10:22 p.m. ET — Caroline McCarthy: What if it was a female fly? MOTHER!

10:24 p.m. ET — Amber Athey: Does anyone else hear that noise in the background?

10:24 p.m. ET — Caroline McCarthy: Someone is sneezing. DRINK!

10:25 p.m. ET — Kate Andrews: ‘You increased the disproportionate incarceration of blacks in California. You did nothing on criminal justice reform…you didn’t lift a finger to pass the First Step Act on Capitol Hill.’ Mike Pence has showed up to this debate.

10:25 p.m. ET — Caroline McCarthy: That is one hell of a sneezing fit.

10:26 p.m. ET — Dominic Green: This was closely fought undercard from two candidates who, unlike last week’s acts, are unencumbered by charisma. Their common mediocrity is unlikely to have much of an impact on undecided voters, or on a Harris run for 2024. The predictable, party-line arguments contrast so strongly with the personal and unpredictable Trump-Biden debate that you have to wonder which is real and which is an act. The answer, I think, is that the personalized pursuit of power in Trump-Biden was the reality and this appeal to values is an ideological theater. I feel I’ve seen this debate every four years for decades.

10:28 p.m. ET — Caroline McCarthy: Yes. A lot of the issues that were getting discussed could’ve been talking points in the Nineties.

10:29 p.m. ET — Caroline McCarthy: The winner tonight was the fly who landed on Mike Pence’s head and provided a bit of surprise and spontaneity in what came across primarily as a deeply predictable debate.

10:31 p.m. ET — Amber Athey: Pence mopped the floor with Harris. She was constantly on defense and had to resort to multiple lies to attack the Trump administration: that the tax cut did not help average families, that Trump called neo-Nazis ‘very fine people’, that Biden has been ‘very clear’ on fracking, that she never attacked any judicial nominees for their religion, and that Trump called Mexicans ‘rapists and criminals’. If those smears were the best she could do, she should be very thankful that there is only one VP debate.

10:32 p.m. ET — Caroline McCarthy: Pence’s unity message is extremely good. And it’s a stark contrast from, well, his boss.

10:32 p.m. ET — Freddy Gray: Aside from the fly and the bloodshot eye, Pence won tonight. Harris has some moments but she is stilted and just talked in platitudes. Pence is not the most winning personality but he came across and decent and intelligent and civil.

10:33 p.m. ET — Dominic Green: As with software, so with ideology: politics is decades behind the reality. These two could have been cryogenically frozen in 1992. In fact, Pence looks only partly defrosted. On the upside, neither of them came across as pillheads.

10:36 p.m. ET — Kate Andrews: The presidential candidates each needed something unique from their VP pick tonight: Trump needed Pence to return some fragment of stability and respect to the debates. Biden needed Harris to get behind his more moderate proposals, compared to what she herself advocated in the primaries. On these counts, both speakers did the job tonight. But Pence surprisingly stood out — over the detail, challenging Harris in areas still thought to be Democrat territory (criminal justice reform) and seemed more willing to engage in debate (Harris’s treatment questions and interaction like inappropriate interjection just didn’t work). Harris’s strongest moments came when she attacked the substance of certain Trump and Pence policies (think trade wars), rather than the broad problems that have haunted every developed nation in the age of Covid. It wasn’t quite a wash — I’d say Pence came out on top. But both challenged each other, and neither gave us a migraine. A win for America, really.

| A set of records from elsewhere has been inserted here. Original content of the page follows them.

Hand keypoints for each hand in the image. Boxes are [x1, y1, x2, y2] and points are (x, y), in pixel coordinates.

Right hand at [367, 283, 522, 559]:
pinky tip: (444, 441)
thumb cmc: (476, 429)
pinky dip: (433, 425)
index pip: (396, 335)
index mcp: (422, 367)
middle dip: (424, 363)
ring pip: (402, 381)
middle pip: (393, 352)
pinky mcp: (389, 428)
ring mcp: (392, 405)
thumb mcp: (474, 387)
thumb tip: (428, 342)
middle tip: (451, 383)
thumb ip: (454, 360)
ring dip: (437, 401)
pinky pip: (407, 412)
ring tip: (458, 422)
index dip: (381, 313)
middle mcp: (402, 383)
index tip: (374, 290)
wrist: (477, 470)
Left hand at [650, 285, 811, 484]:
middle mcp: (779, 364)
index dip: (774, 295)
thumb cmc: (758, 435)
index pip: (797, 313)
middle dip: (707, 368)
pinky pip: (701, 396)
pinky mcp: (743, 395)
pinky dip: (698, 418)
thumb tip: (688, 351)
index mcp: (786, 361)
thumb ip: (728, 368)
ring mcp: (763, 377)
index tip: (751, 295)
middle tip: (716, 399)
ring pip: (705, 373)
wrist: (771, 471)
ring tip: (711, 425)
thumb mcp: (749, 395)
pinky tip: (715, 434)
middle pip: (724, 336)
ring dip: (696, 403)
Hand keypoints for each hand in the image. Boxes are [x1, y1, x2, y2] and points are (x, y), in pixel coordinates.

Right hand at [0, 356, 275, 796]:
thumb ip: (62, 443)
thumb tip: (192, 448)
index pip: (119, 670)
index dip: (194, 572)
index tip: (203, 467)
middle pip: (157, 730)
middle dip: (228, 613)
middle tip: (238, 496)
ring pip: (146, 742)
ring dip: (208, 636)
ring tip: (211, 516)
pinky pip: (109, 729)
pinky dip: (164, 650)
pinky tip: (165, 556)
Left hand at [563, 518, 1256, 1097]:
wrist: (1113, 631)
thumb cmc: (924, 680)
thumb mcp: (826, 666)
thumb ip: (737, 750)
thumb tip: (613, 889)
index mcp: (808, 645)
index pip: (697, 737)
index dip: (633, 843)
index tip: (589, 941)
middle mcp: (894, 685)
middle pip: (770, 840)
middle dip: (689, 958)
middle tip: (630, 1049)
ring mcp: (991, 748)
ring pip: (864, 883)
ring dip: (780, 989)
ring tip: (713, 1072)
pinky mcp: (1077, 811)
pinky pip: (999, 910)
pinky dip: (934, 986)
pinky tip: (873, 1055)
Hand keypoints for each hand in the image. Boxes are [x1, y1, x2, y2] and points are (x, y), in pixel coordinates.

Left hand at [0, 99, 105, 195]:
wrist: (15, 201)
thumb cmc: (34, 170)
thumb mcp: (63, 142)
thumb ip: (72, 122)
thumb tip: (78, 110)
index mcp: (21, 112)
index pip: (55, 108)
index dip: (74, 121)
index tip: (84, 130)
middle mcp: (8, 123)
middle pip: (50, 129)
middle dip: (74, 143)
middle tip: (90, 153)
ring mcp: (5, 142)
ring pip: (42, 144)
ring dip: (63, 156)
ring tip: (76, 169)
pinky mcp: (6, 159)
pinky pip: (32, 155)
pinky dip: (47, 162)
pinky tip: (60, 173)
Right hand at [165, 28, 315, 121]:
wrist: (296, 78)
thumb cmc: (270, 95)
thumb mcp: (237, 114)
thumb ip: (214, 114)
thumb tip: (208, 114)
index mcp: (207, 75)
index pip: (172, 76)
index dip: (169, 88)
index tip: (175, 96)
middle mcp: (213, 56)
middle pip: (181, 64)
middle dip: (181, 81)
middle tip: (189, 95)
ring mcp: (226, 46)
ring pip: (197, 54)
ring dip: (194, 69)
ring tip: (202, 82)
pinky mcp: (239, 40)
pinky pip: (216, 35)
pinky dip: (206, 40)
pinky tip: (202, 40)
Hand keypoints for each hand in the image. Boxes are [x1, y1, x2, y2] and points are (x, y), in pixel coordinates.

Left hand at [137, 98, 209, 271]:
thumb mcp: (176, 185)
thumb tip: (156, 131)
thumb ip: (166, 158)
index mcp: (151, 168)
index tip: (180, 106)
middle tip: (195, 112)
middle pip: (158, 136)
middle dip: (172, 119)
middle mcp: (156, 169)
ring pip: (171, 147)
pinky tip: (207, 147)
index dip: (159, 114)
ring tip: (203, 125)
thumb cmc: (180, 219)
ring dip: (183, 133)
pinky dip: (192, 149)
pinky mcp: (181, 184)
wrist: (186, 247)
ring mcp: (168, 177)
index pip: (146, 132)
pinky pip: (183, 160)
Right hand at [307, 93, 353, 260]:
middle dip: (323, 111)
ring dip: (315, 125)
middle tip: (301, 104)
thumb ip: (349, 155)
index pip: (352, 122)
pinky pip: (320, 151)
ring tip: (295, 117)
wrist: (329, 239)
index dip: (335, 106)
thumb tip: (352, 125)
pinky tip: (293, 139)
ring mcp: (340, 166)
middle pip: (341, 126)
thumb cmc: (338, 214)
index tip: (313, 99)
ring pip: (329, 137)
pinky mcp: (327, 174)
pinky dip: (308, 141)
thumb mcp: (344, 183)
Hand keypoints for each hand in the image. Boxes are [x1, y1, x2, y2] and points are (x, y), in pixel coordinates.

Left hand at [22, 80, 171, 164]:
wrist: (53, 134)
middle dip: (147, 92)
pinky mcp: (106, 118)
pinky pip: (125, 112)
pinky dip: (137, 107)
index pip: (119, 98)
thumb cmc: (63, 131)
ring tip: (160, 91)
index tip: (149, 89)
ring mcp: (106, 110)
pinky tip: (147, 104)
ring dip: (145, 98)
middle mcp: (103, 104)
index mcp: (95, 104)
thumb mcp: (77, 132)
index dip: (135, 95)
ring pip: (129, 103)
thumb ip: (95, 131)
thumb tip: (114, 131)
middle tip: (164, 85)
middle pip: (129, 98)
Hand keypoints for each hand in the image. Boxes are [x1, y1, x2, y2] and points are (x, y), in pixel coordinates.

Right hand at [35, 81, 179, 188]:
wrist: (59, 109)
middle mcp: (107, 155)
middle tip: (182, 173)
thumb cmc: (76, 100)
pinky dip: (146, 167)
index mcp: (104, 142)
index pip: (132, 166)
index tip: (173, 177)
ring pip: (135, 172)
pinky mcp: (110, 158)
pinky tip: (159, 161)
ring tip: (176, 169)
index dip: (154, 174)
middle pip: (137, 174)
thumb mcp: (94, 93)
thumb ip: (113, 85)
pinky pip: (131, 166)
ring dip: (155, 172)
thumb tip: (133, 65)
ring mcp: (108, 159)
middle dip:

10:40 p.m. ET — Matt McDonald:I went into this evening with no faith in politics, no love for either candidate and very little skin in the game. After last week’s horror show, I was just hoping for an actual debate of the issues. Both candidates exceeded my extremely low expectations in that respect. Pence was the better overall performer and won most of the arguments; most of the American media will opt to ignore that. A number of failing legacy titles are cutting together Kamala Harris fancam reels as we speak. This was a foregone conclusion, an even contest, ultimately a waste of time.